Brooklyn Navy Yard
Sands St. at Navy St.
Friday through Sunday through June 19, free with advance RSVP
creativetime.org
www.dukeriley.info
Look! Up in the sky! It’s a bird! It’s a pigeon! It’s . . . two thousand pigeons with lights swirling in the Brooklyn dusk like dancing constellations? In winter 2013-14, Boston-born, Brooklyn-based artist Duke Riley sent camera-carrying homing pigeons from Cuba to Key West, transporting illegal cigars. Now Riley, who in 2012 restaged a centuries-old boat race featuring zodiac animals on a canal in Zhujiajiao, China, and in 2007 reenacted the Revolutionary War mission of the one-manned primitive submarine known as the Turtle in New York harbor, has trained two thousand pigeons, each fitted with a remote-controlled LED light strapped to one of its legs, to soar through the sky above the Brooklyn Navy Yard every Friday, Saturday, and Sunday night shortly past sunset. Attendees first follow a winding path through the fascinating navy yard, where military ships were built from 1806 to 1966, leading to the water, where the pigeons reside on the Baylander, a decommissioned Vietnam-era Navy ship now outfitted with eighty feet of coops. People take seats on the bleachers — the higher the better — or stand by the ship as Nick Cave music plays and the pigeons start to gather atop the Baylander.

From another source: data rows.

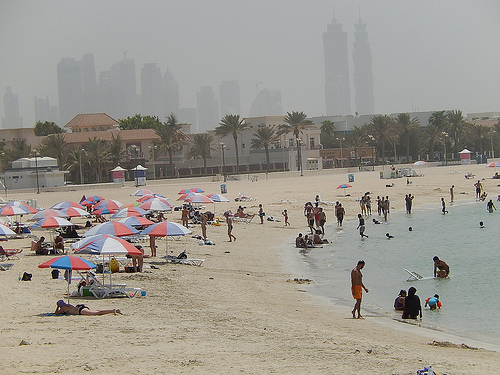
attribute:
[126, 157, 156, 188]
pergola — blue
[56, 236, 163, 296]
umbrella — red, blue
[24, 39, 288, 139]
buildings — tall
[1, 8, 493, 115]
fog — white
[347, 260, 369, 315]
man — orange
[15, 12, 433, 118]
buildings — behind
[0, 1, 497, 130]
sky — foggy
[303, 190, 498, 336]
water — shallow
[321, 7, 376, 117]
skyscrapers — tall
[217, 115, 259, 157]
palm tree — single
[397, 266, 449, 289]
chair — lounge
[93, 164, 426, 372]
beach — red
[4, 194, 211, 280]
umbrellas — clustered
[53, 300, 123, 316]
woman — laying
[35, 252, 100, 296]
umbrella — colorful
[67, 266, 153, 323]
chairs — white, under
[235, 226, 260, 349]
sand — brown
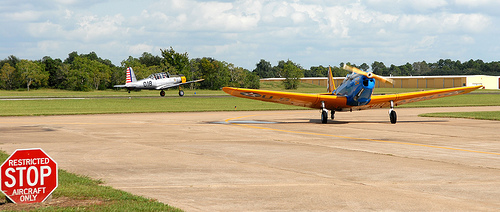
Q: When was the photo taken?
A: Day time.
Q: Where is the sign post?
A: On the left.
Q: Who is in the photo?
A: No one.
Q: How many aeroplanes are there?
A: 2.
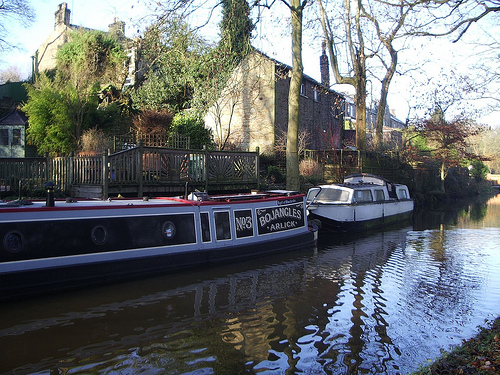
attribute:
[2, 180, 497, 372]
water — calm, murky, rippling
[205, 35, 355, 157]
house — brick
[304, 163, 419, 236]
boat — white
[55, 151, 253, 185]
fence — wooden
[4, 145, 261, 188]
railing — wooden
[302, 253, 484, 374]
water — murky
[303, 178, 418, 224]
boat — small, white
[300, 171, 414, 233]
boat — small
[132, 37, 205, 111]
leaves — green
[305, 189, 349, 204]
windshield — dirty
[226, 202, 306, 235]
name — company's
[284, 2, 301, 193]
tree trunk — tall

As the sun sets over the East River waterfront, the music fades and sounds of live cooing rise, and then three operatives start waving flags that signal a wide variety of pigeons, from Homers, Egyptian Swifts, Satinettes, German Beauties, and Russian High Flyers to Tipplers, Damascenes, Fantails, Roller/Tumblers, and New York Flights, to head up into the air, where they perform an improvisational dance, flying in groups in seemingly choreographed patterns, soaring east, then west, or taking off on a solo trip, like a lost balloon floating away. (Don’t worry; they all eventually return to their individual lofts aboard the ship.) It’s utterly thrilling watching them billowing above, a torrent of shooting stars, looking like they’re having at least as much fun as the audience. Occasionally one of the pigeons might actually take a break and dive-bomb into the crowd, soliciting shrieks and cheers. We suggest trying to set your eyes on one — perhaps Tofu, Goldee Hawn, the Red Baron, Lucifer, Saturday Night Fever, or Pablo Escobar — and follow it like it’s a snowflake floating down from the heavens. After about forty-five minutes, the birds are called back to the Baylander, returning home to the sounds of, what else, Prince’s “When Doves Cry.” Presented by the outstanding nonprofit arts agency Creative Time, whose previous projects include Kara Walker’s “A Subtlety or the Marvelous Sugar Baby” at the Domino Sugar Factory in Williamsburg and “Drifting in Daylight” in Central Park, “Fly by Night” is an exhilarating experience that will make you think twice about these pervasive urban creatures.